No, it means exactly what the words are telling you, don't assume.  Yes, there are some patterns that have errors, but there are a lot more that are correct but 'sound funny' until you follow what it says word for word.  I'm also guessing you meant to type "chain" not "single crochet" here:

15 hours ago, Tanya68 said:

one double crochet and one single crochet into first tr

It is not uncommon to encounter an instruction at the beginning of a row, involving the turning chain that is atypical, that says 'counts as x throughout'.  It means to count it as x only when you are doing a turning chain, not substitute the atypical turning chain for that stitch anywhere else.

I'm suspicious of something, though.  Are you in the US (you mentioned sc, so I suspect so).  I'm wondering if this pattern is written in UK terms--not sure if you are aware that US and UK patterns use the same words for stitches, but they mean something else (except chain and slst mean the same in both).  In UK, there is no sc term, a US sc = UK dc.  A US dc = UK treble.  A US hdc is a UK htr...and so on.

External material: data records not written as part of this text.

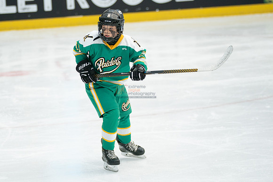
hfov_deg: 10.8
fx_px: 1447
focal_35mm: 191
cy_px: 67
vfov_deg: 7.2
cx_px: 100
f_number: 3.2
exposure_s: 1/2500
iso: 2500
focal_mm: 148
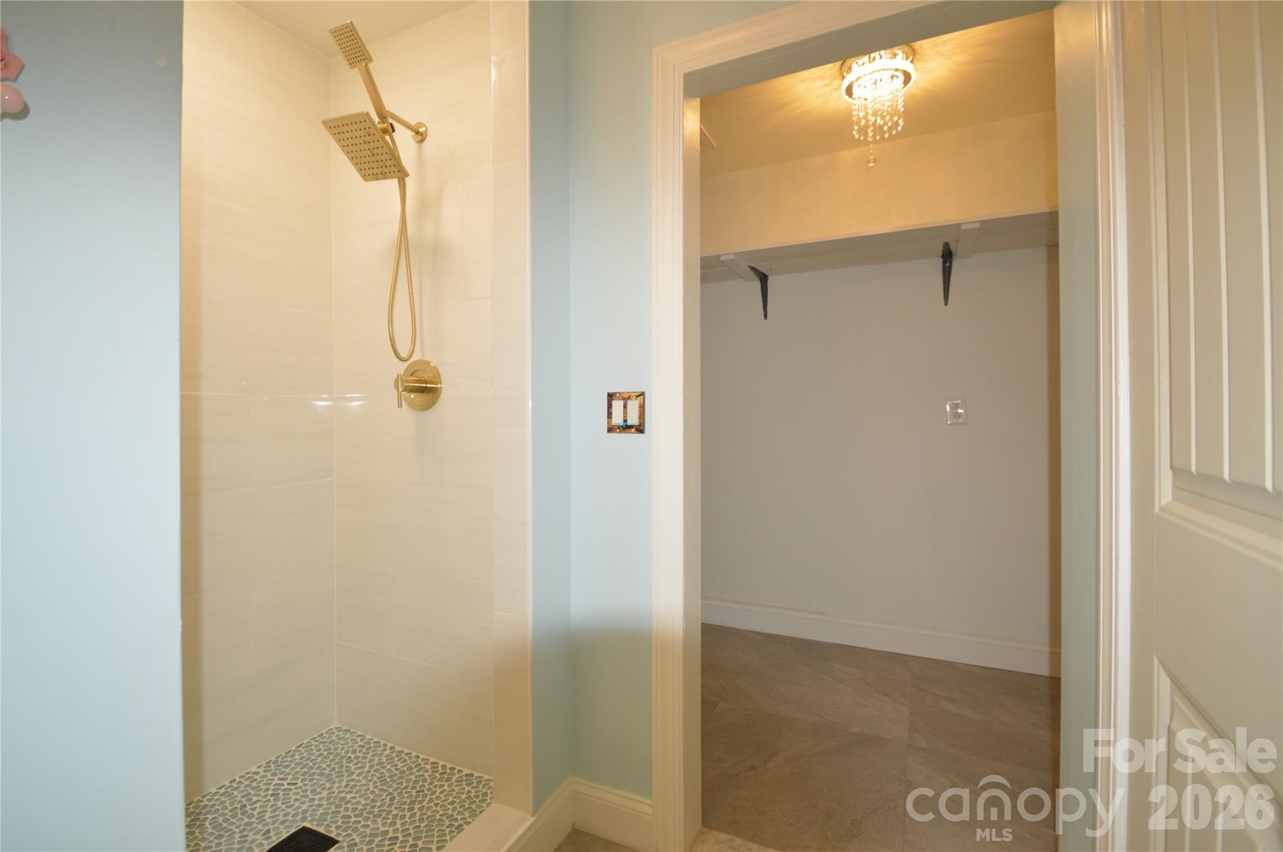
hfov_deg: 100.4
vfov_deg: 77.2
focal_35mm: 15
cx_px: 642
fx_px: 534
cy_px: 426
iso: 450
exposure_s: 1/60
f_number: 3.5
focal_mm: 10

The reason I suspect this, is that a non-standard way to 'turn and chain up' in US terms when the first stitch in a row will be US dc is to turn, chain 1, sc, chain 1 (the second chain is to raise the height to the level of a US dc).  The purpose of this alternate turning method is to reduce the gaps at the edges that the standard turning method for US dc creates (chain 3, skip first stitch, dc in the next stitch; at the end of the next row, stitch into the topmost of the 3 turning chains since it counts as a dc).  The sc in the first stitch instead fills in the gap that the other method creates.  At the end of the row, you need to remember to chain in to the top of the last stitch, which will be the chain after the sc from the row below.

Is there a link to the pattern on the 'net, or if it is not a free pattern, a picture of the finished item?  You should be able to tell if the stitches appear to be US dc or tr, or post a link here (don't post the whole pattern here) and we can help peer at it with you if you aren't sure.